Es aquí donde la gastronomía o sus equivalentes pueden jugar su papel más consolador. Aun en la forma más cruda, el deseo de un sabor o sensación especial ha ayudado a los viejos más de lo que sus críticas familias son capaces de imaginar. Muchos llegan a pensar que ese hombre es un desalmado; pero tal vez solo se esté guiando por la lógica y el buen juicio, como aquel marinero de antaño cuyo hijo había muerto en alta mar. Cuando por fin alguien reunió coraje para darle la trágica noticia, el viejo lo miró fríamente durante un minuto, desvió los ojos hacia el mar y replicó: «Maldita sea, ¿dónde está la bandeja del té? ¡Quiero que me traigan el té!».

La comida es el único placer que a muchos viejos les queda, lo mismo que al anciano Ulises solo le quedaban sus «inacabables fuentes» e «incesantes copas de vino». Y entre tragar una masa indistinta de pan y carne grasosa, y saborear una trucha delicadamente asada o una gelatina plena de sutiles sabores vegetales, ¿quién preferirá el desdichado insomnio de la primera al fácil descanso que proporcionan las segundas?

Pero los hombres son insensatos y se dejan esclavizar por los hábitos. Durante años han comido carne y almidones: no ven razón alguna para cambiar en la vejez, aun cuando tengan suficiente cabeza para reconocer que sus cuerpos cumplen sus funciones más lentamente y con mayor esfuerzo que antes.

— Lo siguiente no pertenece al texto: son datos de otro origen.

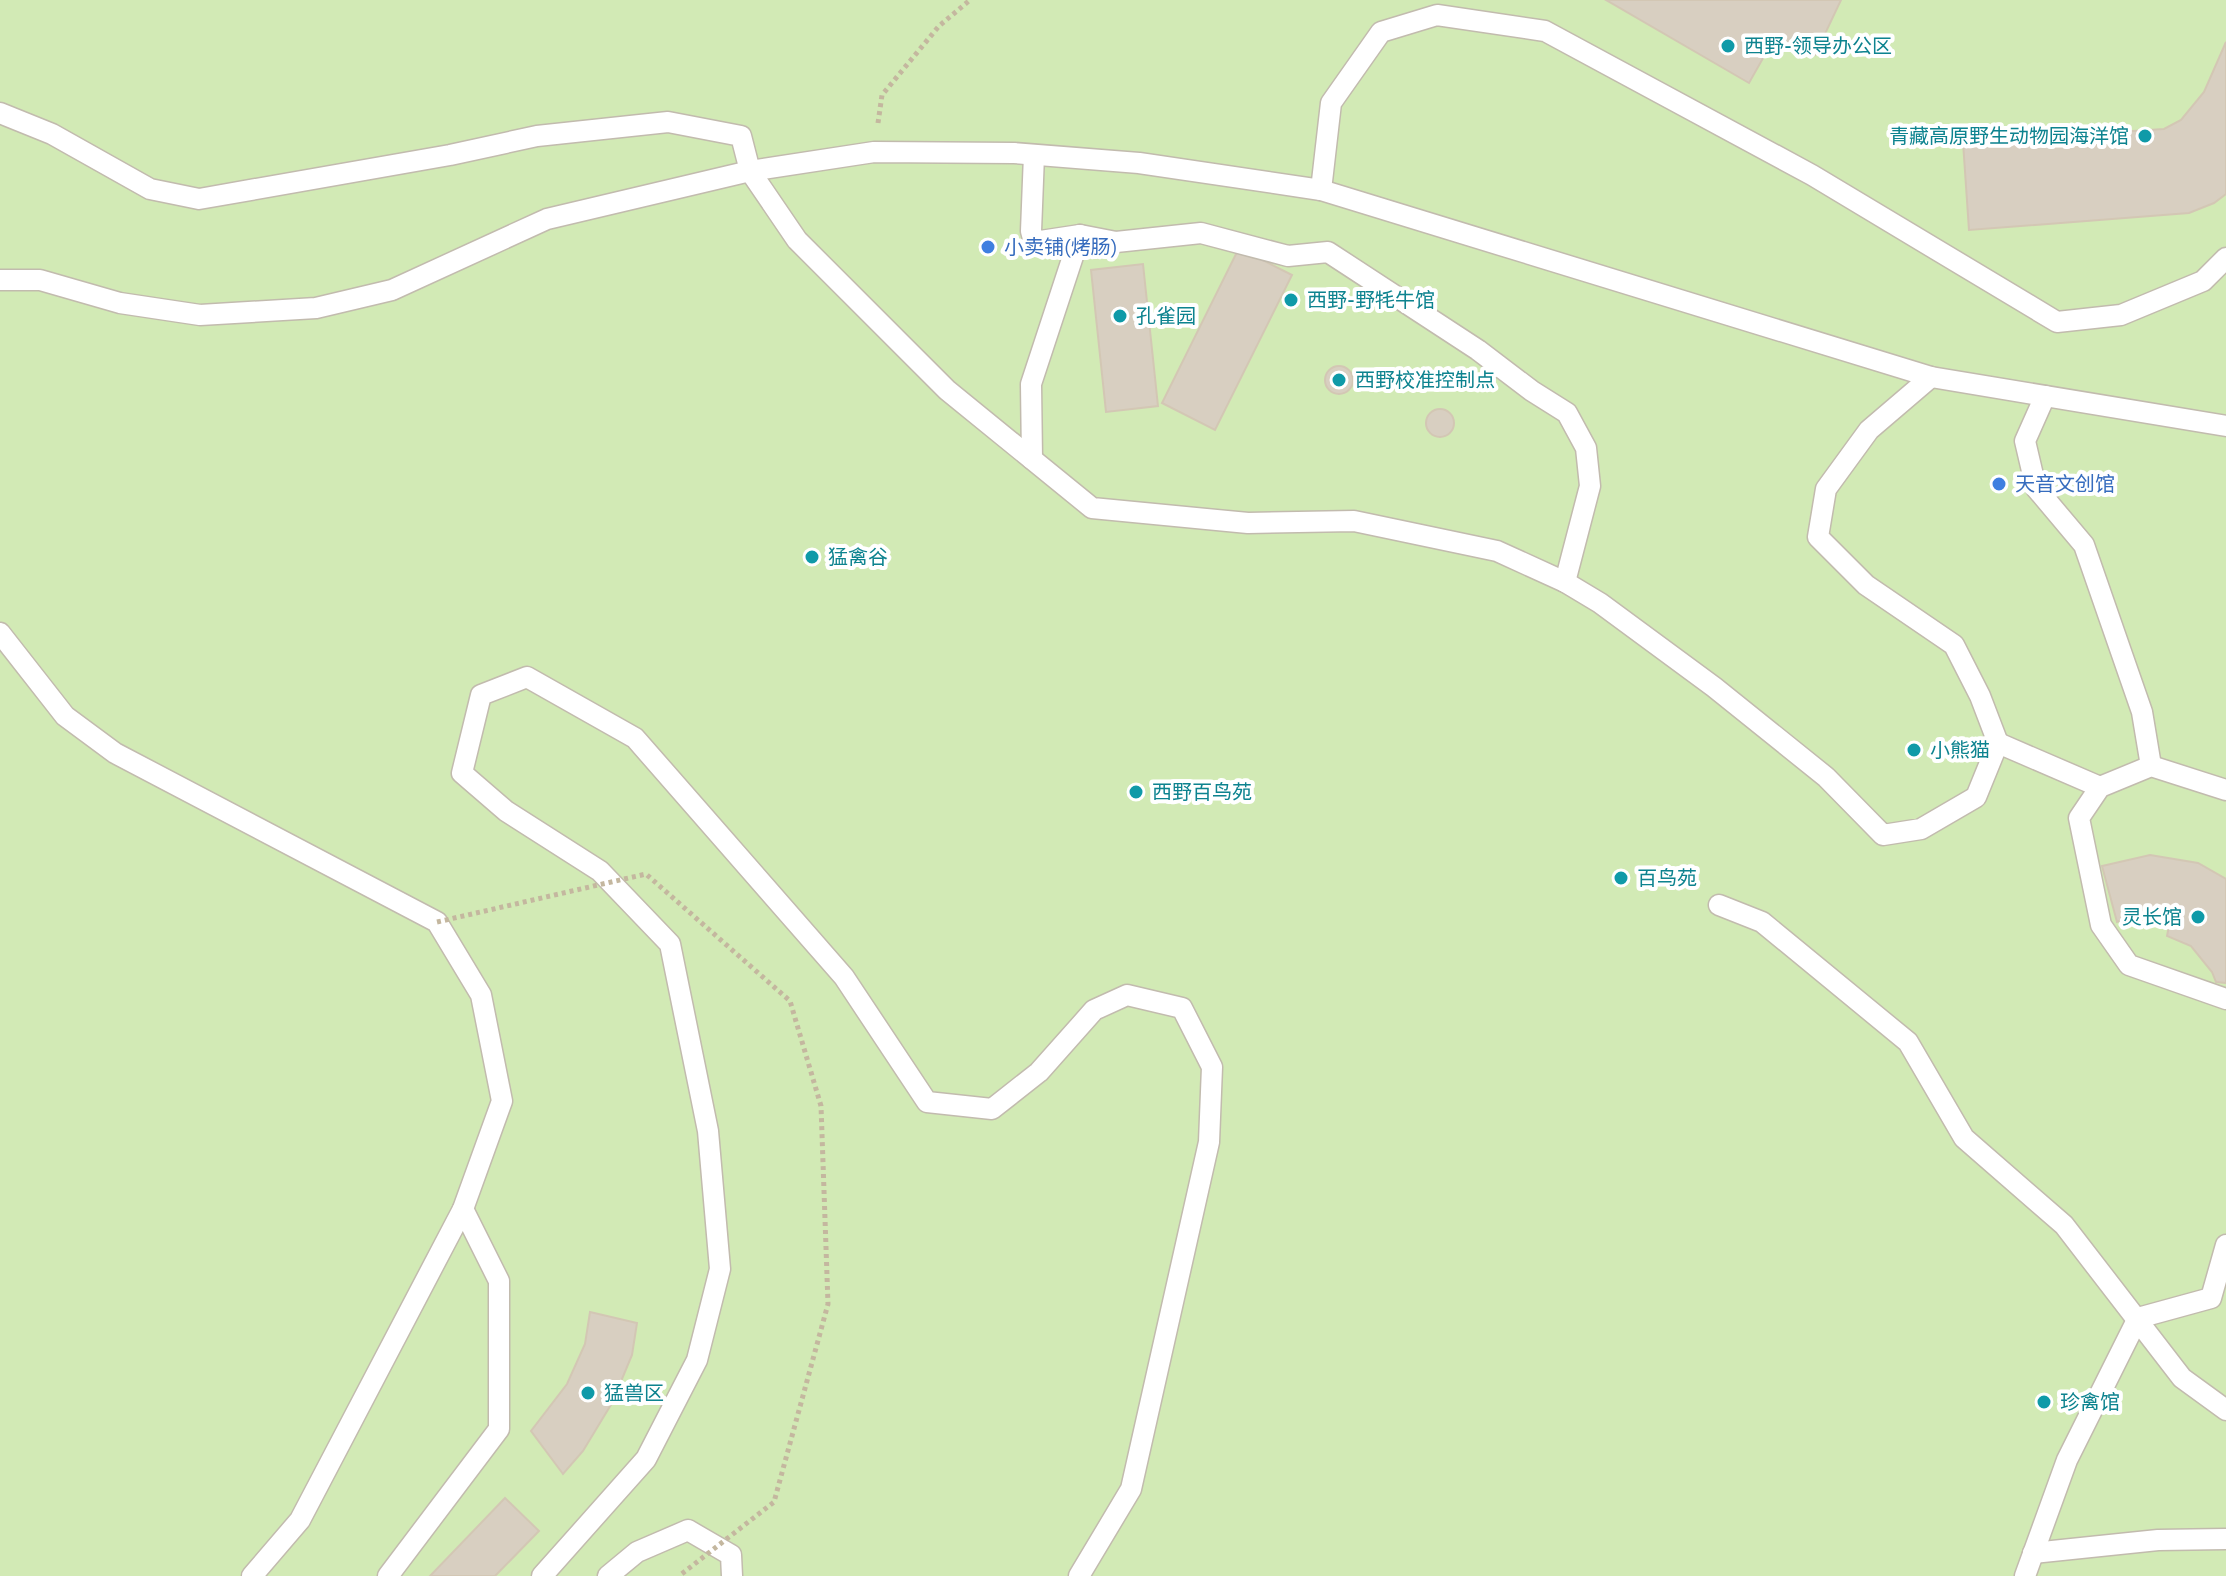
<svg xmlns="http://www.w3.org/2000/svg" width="2226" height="1576" font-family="'IBM Plex Sans','Noto Sans SC',sans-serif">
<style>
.green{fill:#d2eab5}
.building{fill:#d8cfc1;stroke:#d3c7b4;stroke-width:2}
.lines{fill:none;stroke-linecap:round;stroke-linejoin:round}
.lane-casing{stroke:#c2bbae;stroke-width:23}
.path{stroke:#c4b79f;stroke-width:5;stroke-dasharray:4 4;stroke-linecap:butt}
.lane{stroke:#fff;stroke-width:20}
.path-bridge{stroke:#c4b79f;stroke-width:5;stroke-dasharray:4 4;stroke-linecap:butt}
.culture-dot{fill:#0f9aa8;stroke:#fff;stroke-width:3}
.shop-dot{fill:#3f7fe0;stroke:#fff;stroke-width:3}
.labels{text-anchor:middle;stroke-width:8;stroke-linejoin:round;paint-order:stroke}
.culture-label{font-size:20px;fill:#0d838f;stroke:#fff;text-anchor:start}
.shop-label{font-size:20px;fill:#366cbe;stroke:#fff;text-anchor:start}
</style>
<rect width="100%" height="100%" fill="#f6f3ec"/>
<rect class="green" x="0" y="0" width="2226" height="1576"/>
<g class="building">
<polygon points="1606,0 1841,0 1815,55 1775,37 1749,83"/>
<polygon points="2226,42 2226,194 2214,203 2189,213 1969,230 1963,142 2164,129 2181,120 2204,92"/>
<polygon points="1239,248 1292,275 1215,430 1162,403"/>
<polygon points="1143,264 1158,406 1106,412 1091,270"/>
<circle cx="1339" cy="380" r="14"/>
<circle cx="1440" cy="423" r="14"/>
<polygon points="2150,855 2198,863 2226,879 2226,983 2216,982 2212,972 2191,946 2167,936 2172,912 2146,911 2117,922 2102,866"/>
<polygon points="590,1312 637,1323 632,1355 612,1403 583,1451 563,1474 531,1431 567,1384 585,1344"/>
<polygon points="505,1498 539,1531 495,1576 430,1576"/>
</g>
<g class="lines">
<g class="lane-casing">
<g id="lane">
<polyline points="0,113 52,134 150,189 199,199 450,155 537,136 668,122 741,136 750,171 797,240 947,390 1092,508 1248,523 1354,521 1497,551 1565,582 1600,603 1714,687 1826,777 1883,835 1921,829 1976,797 1998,743 1980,696 1954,645 1866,585 1818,537 1826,489 1869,430 1931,377"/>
<polyline points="1034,155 1031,231 1034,242 1080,235 1116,242 1201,233 1288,256 1328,252 1478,350 1532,391 1567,413 1586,448 1590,486 1565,582"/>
<polyline points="1321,190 1331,103 1381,32 1437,15 1545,31 1812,175 2057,322 2121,315 2203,281 2226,258"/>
<polyline points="0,280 40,280 120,303 200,315 316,308 392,290 547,219 750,171 874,152 1014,153 1139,163 1321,190 1931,377 2226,426"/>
<polyline points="2045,396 2025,441 2036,488 2084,545 2142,712 2151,766"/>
<polyline points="1032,459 1031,384 1080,235"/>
<polyline points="0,633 65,716 115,753 437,922 481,995 502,1101 463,1209 300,1520 252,1576"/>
<polyline points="1998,743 2100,787"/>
<polyline points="2226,790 2151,766 2100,787 2079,818 2101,925 2129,965 2226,999"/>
<polyline points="1719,905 1762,922 1908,1042 1964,1138 2064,1225 2182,1378 2226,1410"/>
<polyline points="2033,1553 2158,1540 2226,1539"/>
<polyline points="388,1576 499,1429 499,1281 463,1209"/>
<polyline points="542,1576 646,1459 697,1360 720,1269 708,1131 670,944 600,871 506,811 462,773 481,695 527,677 635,738 844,977 927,1102 992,1109 1039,1072 1094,1010 1127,995 1182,1008 1212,1067 1209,1142 1131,1489 1079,1576"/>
<polyline points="608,1576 637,1552 688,1530 731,1555 732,1576"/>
<polyline points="2025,1576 2067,1460 2138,1318 2211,1298 2226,1245"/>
</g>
</g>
<polyline class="path" points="878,123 882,95 939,26 970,0"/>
<use href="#lane" class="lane"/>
<polyline class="path-bridge" points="437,922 646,874 790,1001 821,1106 828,1304 774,1502 679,1576"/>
</g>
<g class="culture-dot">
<circle cx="1728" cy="46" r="8"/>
<circle cx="2145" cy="136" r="8"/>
<circle cx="1291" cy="300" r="8"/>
<circle cx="1120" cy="316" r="8"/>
<circle cx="1339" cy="380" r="8"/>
<circle cx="812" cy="557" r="8"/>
<circle cx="1914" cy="750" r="8"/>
<circle cx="1136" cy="792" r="8"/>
<circle cx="1621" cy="878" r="8"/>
<circle cx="2198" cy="917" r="8"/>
<circle cx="588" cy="1393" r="8"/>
<circle cx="2044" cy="1402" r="8"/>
</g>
<g class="shop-dot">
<circle cx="988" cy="247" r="8"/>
<circle cx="1999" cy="484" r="8"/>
</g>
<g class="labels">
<g class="culture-label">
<text x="1744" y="53">西野-领导办公区</text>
<text x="2129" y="143" text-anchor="end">青藏高原野生动物园海洋馆</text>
<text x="1307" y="307">西野-野牦牛馆</text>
<text x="1136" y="323">孔雀园</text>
<text x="1355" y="387">西野校准控制点</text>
<text x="828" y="564">猛禽谷</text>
<text x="1930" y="757">小熊猫</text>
<text x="1152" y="799">西野百鸟苑</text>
<text x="1637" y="885">百鸟苑</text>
<text x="2182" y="924" text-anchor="end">灵长馆</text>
<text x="604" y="1400">猛兽区</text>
<text x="2060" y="1409">珍禽馆</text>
</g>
<g class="shop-label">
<text x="1004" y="254">小卖铺(烤肠)</text>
<text x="2015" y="491">天音文创馆</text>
</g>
</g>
</svg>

Siguen maltratándose la sangre con asados «muy hechos» que, sin obstáculos, atravesarán el sistema entero hasta la ruina colónica que es uno de los grandes azotes de la senectud: el estreñimiento.

Se deslizan hasta sus ataúdes entre ríos de «estimulantes» infusiones de hierro y extracto de carne subrepticiamente administradas, casi siempre, por hermanas de intención intachable.

Durante años y años ceban sus protuberantes barrigas con la hinchada riqueza de postres tan «alimenticios» como el típico dulce inglés que un amigo me describió de esta forma: «pastel borracho de oporto barato, ahogado en crema hervida y coloreada de castaño-púrpura con zumo de moras, que a su vez se cubre de clara de huevo tibia y mal batida repleta de guijarros de un marrón sucio que, según afirmamos los británicos más robustos, son picadura de almendras. Esta artera mescolanza recibe el nombre de... ¡“Budín a la reina”!».

¡No sorprende que los novelistas sentimentales consideren a los viejos «extrañamente tercos y avinagrados», y sus menos idealistas retoños clamen que «vivir con ellos es un infierno»!

Y sin embargo debemos envejecer, y no podemos dejar de comer. No parece para nada insensato, una vez aceptados estos hechos, que un hombre se imponga la agradable tarea de educarse el paladar para hacer lo primero sin refunfuñar y, lo segundo, fácil y placenteramente gracias a haberlo educado.

Talleyrand dijo que en la vida hay dos cosas esenciales: ofrecer buenas cenas y llevarse bien con las mujeres. Sin duda es importante, a medida que pasan los años y el fuego decae, mantenerse en buenos términos tanto con las mujeres como con todo congénere; pero un aprecio amplio y sensible de los buenos sabores aún nos procurará satisfacciones y nos calentará el corazón.